# WHAT THE TASK REQUIRES
In the entries below, count every line that has the string "mDecimal", and answer with that count alone.
※
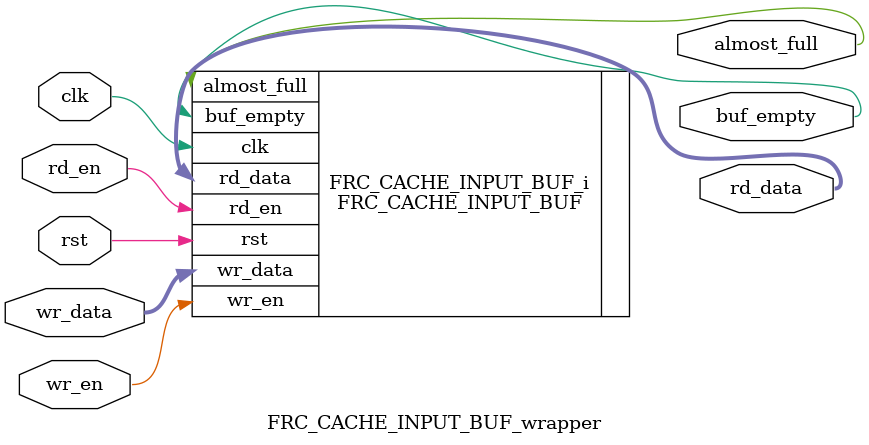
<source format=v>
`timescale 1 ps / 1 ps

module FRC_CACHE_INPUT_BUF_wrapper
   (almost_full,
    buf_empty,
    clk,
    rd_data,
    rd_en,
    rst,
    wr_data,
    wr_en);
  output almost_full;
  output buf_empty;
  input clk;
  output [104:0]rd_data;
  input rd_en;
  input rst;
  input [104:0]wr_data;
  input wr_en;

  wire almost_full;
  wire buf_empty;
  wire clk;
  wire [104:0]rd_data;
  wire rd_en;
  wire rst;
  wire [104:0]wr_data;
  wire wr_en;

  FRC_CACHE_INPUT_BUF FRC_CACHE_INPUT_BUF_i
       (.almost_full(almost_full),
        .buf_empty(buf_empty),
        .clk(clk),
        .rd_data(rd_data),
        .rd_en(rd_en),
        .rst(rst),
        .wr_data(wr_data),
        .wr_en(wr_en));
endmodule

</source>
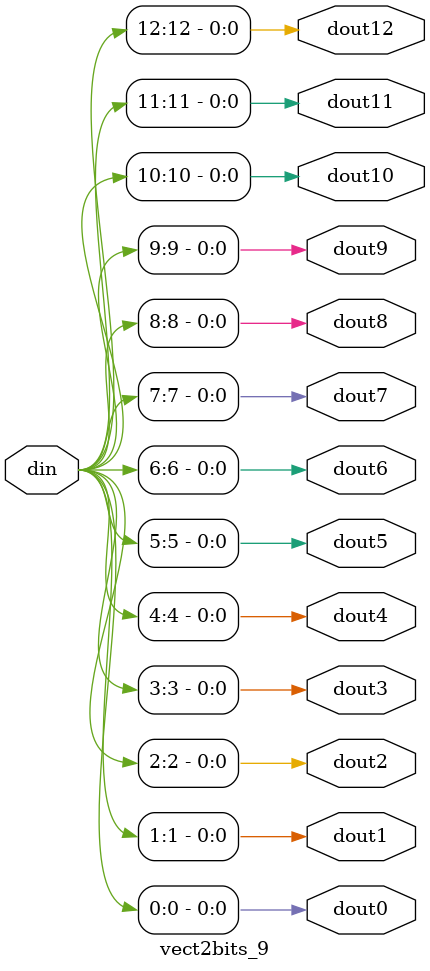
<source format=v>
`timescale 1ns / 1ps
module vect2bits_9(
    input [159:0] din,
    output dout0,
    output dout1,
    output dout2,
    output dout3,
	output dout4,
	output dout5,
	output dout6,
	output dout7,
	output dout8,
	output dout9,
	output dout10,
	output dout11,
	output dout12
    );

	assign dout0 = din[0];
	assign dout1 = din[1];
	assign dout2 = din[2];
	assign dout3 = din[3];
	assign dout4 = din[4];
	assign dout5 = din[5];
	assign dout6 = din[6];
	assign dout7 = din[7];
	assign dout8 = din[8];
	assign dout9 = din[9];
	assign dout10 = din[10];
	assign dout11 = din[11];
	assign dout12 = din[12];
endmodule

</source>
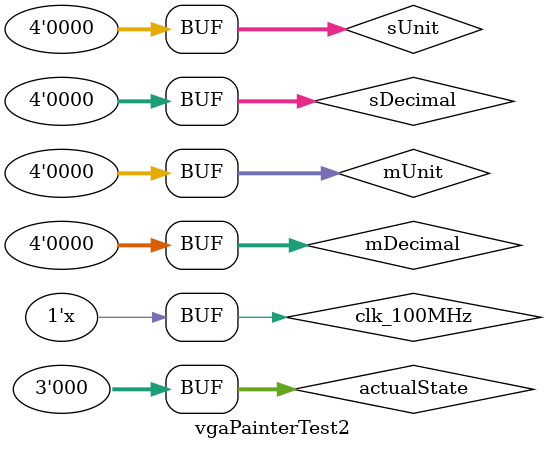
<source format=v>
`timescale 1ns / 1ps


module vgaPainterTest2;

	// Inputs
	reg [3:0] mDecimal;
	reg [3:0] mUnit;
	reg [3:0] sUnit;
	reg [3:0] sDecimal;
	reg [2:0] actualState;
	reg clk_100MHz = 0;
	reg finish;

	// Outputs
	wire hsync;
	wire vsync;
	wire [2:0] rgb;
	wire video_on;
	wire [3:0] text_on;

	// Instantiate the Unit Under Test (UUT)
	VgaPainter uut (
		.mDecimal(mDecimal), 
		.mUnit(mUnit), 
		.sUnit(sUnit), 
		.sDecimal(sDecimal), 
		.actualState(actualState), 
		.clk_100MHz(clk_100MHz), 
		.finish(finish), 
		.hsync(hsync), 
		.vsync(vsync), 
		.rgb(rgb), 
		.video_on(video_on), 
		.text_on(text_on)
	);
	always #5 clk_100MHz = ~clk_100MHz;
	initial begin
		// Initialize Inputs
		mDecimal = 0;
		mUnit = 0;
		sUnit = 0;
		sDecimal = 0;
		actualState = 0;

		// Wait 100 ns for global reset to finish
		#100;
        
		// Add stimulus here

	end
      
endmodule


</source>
※
# WORKED SOLUTION
3